Source information
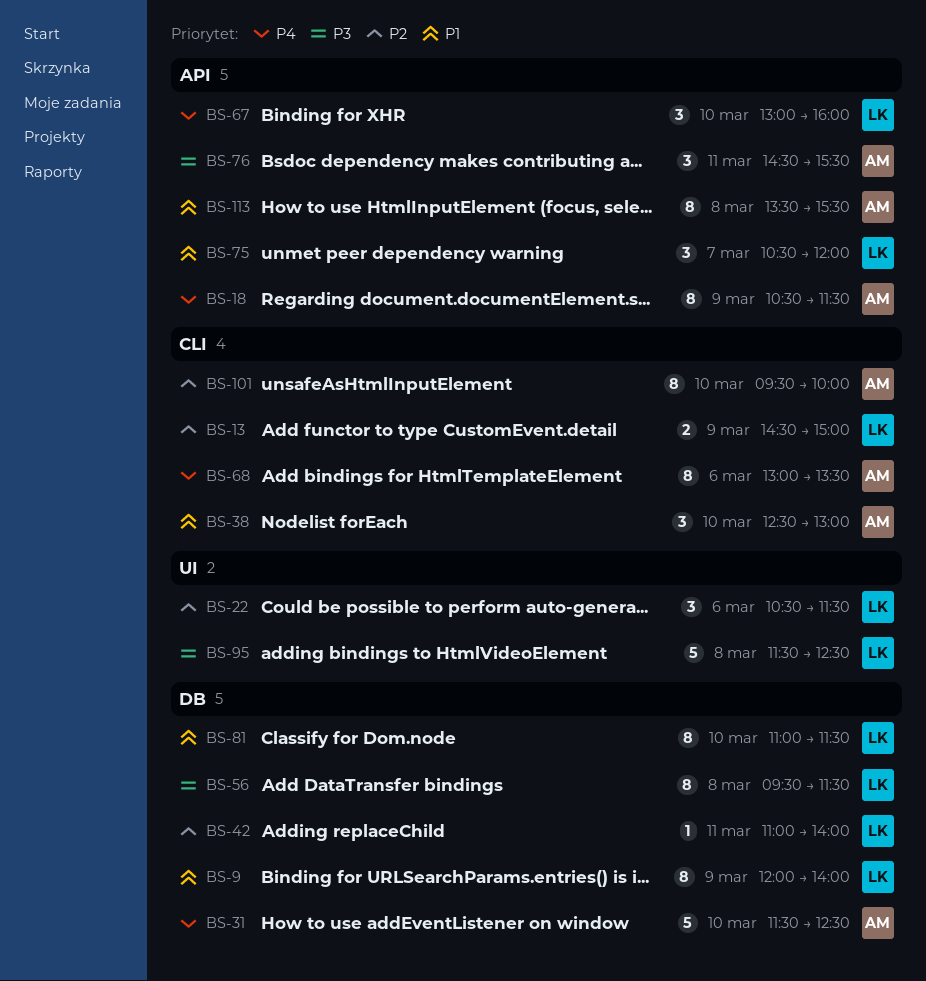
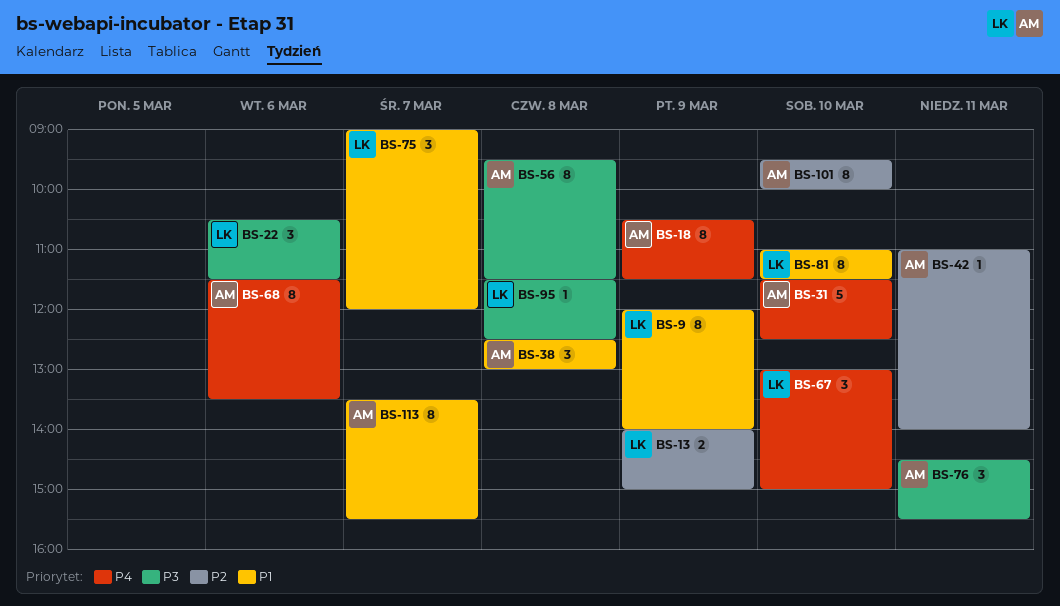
BS-13, begins: 14:30 -> 14:00
BS-22, priority: P2 -> P3
BS-38, day: Mar 10 -> Mar 8
BS-42, owner: LK -> AM
BS-56, owner: LK -> AM
BS-67, ends: 16:00 -> 15:00
BS-68, begins: 13:00 -> 11:30
BS-75, begins: 10:30 -> 09:00
BS-95, estimate: 5 -> 1
BS-113, day: Mar 8 -> Mar 7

Task brief
Repeat, without changes, every line from the one that contains "BS-42, owner: LK -> AM" through the final line of the data.

Response to this task
BS-42, owner: LK -> AM
BS-56, owner: LK -> AM
BS-67, ends: 16:00 -> 15:00
BS-68, begins: 13:00 -> 11:30
BS-75, begins: 10:30 -> 09:00
BS-95, estimate: 5 -> 1
BS-113, day: Mar 8 -> Mar 7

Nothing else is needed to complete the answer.